22. In order to be reimbursed the employer must lodge a properly completed claim form with the Trustee and satisfy such requirements and provide such information as the Trustee may reasonably require (clause 22.1). The Trustee has no obligation to pay an amount to an employer until it receives satisfactory evidence of the employee's or employer's entitlement and that the relevant employment contract permits the payment. The Trustee may also require the payee to execute documents and do other acts and things as may be appropriate for the Trustee to obtain a good release before paying any claim (clause 22.2).

23. The amount of any benefit payable in respect of a Member will be the amount specified by the relevant employer in the claim made under clause 22.1 of the Trust Deed. The amount payable cannot exceed the amount standing to the credit of the Member's Account (clause 22.3)

24. This Ruling will not consider the application of section 58PA of the Fringe Benefits Tax Assessment Act 1986 to contributions made by employers to Protrust.

Ruling

25. An employer who makes a contribution of employee entitlements to Protrust can claim a deduction under section 8-1 of the ITAA 1997 for the amount of the contribution made.

26. A reimbursement received by an employer from Protrust for an amount paid directly to an employee will be assessable income under section 6-5 of the ITAA 1997 at the time the amount is derived by the employer.

Commissioner of Taxation
7 February 2007

Appendix 1 - Explanation

This Appendix is provided as information to help you understand how the Commissioner's view has been reached. It does not form part of the binding public ruling.

Application of section 8-1

27. Section 8-1 of the ITAA 1997 provides that you can deduct from your assessable income any loss or outgoing to the extent that it is incurred in gaining or producing assessable income or is necessarily incurred in carrying on a business for the purpose of gaining or producing assessable income and is not:

capital, private or domestic in nature;
incurred in gaining or producing exempt income or non-assessable non-exempt income; or
prevented from being deductible by a provision of the Act.

Positive limbs

Nexus to gaining and producing assessable income

28. In carrying on business activities an employer is required to fulfil their obligations in respect to the entitlements of their workers. These entitlements may be contained in the governing award, enterprise bargaining agreement or other industrial instrument negotiated between the employer and the relevant union on the employee's behalf. The obligation to make provision for leave entitlements may also arise under an employment contract negotiated directly between the employer and an employee.

++++

*Requirement 1*. In the Protrust tax ruling, under which section of the ITAA 1997 can an employer deduct a contribution of employee entitlements made to Protrust?
*Requirement 2*. From the Protrust tax ruling, extract word for word the stretch from "26. A reimbursement" through "by the employer.".
*Requirement 3*. Extend the Protrust tax ruling, starting right after its final sentence.
The rows that follow are separate material from the Protrust tax ruling.

++++

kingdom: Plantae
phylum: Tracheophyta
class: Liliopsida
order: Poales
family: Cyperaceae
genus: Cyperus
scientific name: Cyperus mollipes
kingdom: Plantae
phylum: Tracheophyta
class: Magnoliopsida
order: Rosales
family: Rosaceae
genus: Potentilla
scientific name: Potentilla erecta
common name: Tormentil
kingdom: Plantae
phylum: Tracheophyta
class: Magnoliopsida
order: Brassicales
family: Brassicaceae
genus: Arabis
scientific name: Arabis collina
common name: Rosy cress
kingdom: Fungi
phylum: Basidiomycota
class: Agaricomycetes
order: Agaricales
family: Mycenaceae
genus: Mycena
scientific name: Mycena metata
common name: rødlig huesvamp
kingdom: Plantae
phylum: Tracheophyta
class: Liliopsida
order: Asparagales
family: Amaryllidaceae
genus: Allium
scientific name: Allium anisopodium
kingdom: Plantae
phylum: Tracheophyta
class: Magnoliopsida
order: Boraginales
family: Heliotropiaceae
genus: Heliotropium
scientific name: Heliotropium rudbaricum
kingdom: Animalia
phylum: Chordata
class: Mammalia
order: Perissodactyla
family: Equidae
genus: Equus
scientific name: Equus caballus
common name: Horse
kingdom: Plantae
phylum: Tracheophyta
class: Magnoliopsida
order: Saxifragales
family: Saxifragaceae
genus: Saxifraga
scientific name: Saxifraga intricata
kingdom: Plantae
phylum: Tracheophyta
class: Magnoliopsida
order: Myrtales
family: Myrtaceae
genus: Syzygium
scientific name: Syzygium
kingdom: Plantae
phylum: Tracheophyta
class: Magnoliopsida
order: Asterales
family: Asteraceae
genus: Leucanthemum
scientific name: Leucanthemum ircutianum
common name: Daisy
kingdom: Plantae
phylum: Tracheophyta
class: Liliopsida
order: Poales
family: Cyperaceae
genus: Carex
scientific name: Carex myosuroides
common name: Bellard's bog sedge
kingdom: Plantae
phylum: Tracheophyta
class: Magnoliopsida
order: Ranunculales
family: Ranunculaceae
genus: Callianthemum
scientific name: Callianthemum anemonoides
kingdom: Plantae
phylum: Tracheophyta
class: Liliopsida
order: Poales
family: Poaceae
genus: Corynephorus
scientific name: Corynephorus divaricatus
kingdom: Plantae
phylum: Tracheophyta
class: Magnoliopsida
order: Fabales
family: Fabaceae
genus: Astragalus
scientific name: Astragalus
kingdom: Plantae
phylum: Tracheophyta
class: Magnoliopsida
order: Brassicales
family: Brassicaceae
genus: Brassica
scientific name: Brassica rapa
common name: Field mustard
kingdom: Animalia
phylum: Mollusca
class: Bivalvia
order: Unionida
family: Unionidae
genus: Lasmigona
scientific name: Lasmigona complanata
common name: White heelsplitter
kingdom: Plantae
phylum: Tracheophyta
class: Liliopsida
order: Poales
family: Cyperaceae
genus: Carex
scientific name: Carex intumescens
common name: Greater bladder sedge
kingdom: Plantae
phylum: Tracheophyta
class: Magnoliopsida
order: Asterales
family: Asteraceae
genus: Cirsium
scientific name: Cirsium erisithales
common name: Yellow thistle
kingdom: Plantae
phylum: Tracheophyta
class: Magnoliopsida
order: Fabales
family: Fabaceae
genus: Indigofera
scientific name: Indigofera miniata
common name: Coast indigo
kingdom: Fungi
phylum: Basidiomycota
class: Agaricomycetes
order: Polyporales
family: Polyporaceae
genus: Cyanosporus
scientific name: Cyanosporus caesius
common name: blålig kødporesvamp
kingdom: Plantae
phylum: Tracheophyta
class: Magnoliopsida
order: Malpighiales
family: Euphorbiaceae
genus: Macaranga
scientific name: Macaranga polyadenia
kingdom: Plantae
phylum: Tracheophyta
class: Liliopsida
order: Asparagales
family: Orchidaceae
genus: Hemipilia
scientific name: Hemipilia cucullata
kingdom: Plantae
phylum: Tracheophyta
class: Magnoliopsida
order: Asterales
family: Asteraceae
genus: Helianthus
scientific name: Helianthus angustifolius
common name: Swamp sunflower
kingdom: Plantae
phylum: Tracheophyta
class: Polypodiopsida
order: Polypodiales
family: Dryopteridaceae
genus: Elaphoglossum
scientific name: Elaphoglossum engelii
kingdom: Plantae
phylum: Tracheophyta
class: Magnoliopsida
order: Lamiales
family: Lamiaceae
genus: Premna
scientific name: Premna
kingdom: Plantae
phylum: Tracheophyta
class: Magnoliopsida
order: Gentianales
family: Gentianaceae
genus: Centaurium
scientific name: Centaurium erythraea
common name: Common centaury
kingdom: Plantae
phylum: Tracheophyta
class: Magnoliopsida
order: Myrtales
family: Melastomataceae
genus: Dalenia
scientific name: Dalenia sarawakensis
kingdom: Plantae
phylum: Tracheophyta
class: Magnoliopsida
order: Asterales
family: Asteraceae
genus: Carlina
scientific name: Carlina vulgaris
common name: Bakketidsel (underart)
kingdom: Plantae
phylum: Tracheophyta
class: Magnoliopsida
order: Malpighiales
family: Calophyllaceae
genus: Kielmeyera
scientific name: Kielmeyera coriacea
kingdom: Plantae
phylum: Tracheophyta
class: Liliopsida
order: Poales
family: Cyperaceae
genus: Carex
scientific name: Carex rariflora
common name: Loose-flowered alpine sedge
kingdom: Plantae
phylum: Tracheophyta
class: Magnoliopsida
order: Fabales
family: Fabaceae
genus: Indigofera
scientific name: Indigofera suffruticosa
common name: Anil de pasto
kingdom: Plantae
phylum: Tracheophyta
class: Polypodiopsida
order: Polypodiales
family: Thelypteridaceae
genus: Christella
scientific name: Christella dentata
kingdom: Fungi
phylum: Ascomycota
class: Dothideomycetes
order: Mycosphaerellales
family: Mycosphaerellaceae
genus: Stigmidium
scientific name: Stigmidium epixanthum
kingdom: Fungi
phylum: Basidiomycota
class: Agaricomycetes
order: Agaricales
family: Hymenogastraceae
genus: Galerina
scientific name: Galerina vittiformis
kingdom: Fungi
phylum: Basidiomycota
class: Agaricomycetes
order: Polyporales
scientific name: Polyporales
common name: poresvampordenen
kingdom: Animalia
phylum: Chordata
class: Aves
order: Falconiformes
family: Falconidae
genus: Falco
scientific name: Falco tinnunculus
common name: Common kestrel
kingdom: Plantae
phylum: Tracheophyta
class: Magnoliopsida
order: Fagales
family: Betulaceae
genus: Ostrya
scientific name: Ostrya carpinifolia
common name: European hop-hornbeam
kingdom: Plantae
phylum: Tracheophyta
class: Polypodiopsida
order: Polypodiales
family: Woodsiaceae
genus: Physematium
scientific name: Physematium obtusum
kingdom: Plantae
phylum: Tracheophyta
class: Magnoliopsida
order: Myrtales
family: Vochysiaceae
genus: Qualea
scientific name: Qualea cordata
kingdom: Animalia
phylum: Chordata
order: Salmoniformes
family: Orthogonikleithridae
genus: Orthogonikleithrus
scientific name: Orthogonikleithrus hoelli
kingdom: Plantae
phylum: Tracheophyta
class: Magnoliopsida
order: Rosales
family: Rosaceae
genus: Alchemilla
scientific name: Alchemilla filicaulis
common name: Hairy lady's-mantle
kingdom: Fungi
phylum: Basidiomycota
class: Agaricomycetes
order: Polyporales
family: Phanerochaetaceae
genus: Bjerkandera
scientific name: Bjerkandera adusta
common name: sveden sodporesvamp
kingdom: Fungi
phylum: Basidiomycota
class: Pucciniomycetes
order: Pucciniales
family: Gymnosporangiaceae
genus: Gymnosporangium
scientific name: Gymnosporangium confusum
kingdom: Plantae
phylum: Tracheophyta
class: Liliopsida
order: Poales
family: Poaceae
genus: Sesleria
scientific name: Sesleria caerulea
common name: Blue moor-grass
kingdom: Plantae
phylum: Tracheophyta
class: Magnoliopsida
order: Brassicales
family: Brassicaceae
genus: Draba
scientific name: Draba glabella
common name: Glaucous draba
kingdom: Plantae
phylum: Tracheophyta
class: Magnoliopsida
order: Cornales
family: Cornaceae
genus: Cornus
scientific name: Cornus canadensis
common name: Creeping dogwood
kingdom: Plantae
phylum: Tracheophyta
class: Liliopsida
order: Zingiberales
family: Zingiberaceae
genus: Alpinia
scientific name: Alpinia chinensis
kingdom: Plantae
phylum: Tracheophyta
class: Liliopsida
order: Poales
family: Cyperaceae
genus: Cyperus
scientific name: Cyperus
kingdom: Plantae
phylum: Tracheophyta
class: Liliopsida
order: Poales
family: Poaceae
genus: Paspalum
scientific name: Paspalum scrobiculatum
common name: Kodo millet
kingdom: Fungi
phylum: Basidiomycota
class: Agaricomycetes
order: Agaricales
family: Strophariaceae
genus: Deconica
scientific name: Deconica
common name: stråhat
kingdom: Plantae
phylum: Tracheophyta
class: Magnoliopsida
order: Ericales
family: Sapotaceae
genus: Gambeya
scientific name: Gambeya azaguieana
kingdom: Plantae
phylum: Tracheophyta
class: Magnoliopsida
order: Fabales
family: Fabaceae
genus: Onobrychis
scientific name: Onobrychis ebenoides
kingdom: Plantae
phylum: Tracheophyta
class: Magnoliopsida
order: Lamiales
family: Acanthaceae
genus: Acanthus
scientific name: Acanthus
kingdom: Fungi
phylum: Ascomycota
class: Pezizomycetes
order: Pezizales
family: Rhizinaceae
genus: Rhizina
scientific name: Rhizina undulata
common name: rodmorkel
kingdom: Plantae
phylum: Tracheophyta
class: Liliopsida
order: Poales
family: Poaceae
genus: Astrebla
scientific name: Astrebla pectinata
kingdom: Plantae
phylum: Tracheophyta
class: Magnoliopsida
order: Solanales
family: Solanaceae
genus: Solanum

++++

*Exercise answer 1*. Section 8-1 of the ITAA 1997.

*Exercise answer 2*.
26. A reimbursement received by an employer from Protrust for an amount paid directly to an employee will be assessable income under section 6-5 of the ITAA 1997 at the time the amount is derived by the employer.

*Exercise answer 3*.
29. By completing an Employer Application or making a contribution to the Fund, an employer becomes bound by the terms of the Deed (clause 10.3). The employer is required to meet the obligations contained in the Trust Deed of Protrust in addition to the employer's legal obligations under their relevant awards, industrial agreements or employment contracts.

30. It is accepted that there is a nexus between the business activities being carried on by the employer and the employer's obligation to provide for worker entitlements, such that payment of the employee entitlements is incidental and relevant to the production of the assessable income of the business.

Incurring the amount

31. At the point at which an employer makes the contribution to the Trustee of Protrust the amount is placed into member accounts and the amount/s are no longer owned by the employer. This differs from the situation in Walstern v. Federal Commissioner of Taxation [2003] FCA 1428 where there were no members of the trust and the contributions were not incurred as they remained funds of the employer.

32. The ability for amounts to be reimbursed and returned to the employer under the Trust Deed (a factor which must be possible to satisfy paragraph 58PB(4)(c) of the Fringe Benefits Tax Assessment Act 1986) does not affect whether the contributions are incurred by the employer.

33. Notwithstanding the ability to be reimbursed in the future, the contributions to Protrust are definite payments which the employer is required to make to meet the legal obligations of carrying on business activities. As such the contributions are incurred when made (for employers accounting on a cash basis) or when the liability to make the payment each month arises (for employers accounting on an accruals basis).

Conclusion

34. The employer's contributions to Protrust are outgoings incurred in carrying on a business for the purposes of section 8-1 of the ITAA 1997.

Negative limbs

Is the contribution revenue or capital in nature?

35. Whether the payment of worker entitlements to Protrust is revenue or capital in nature depends on the character of the payment when made by the employer. As stated in G.P. International Pipecoaters Pty Ltd v. Federal Commissioner of Taxation (1990) 90 ATC 4413 at 4419; (1990) 21 ATR 1 at 7:

The character of expenditure is ordinarily determined by reference to the nature of the asset acquired or the liability discharged by the making of the expenditure, for the character of the advantage sought by the making of the expenditure is the chief, if not the critical, factor in determining the character of what is paid: Sun Newspapers Ltd. v. F.C. of T (1938) 61 CLR 337 at p. 363.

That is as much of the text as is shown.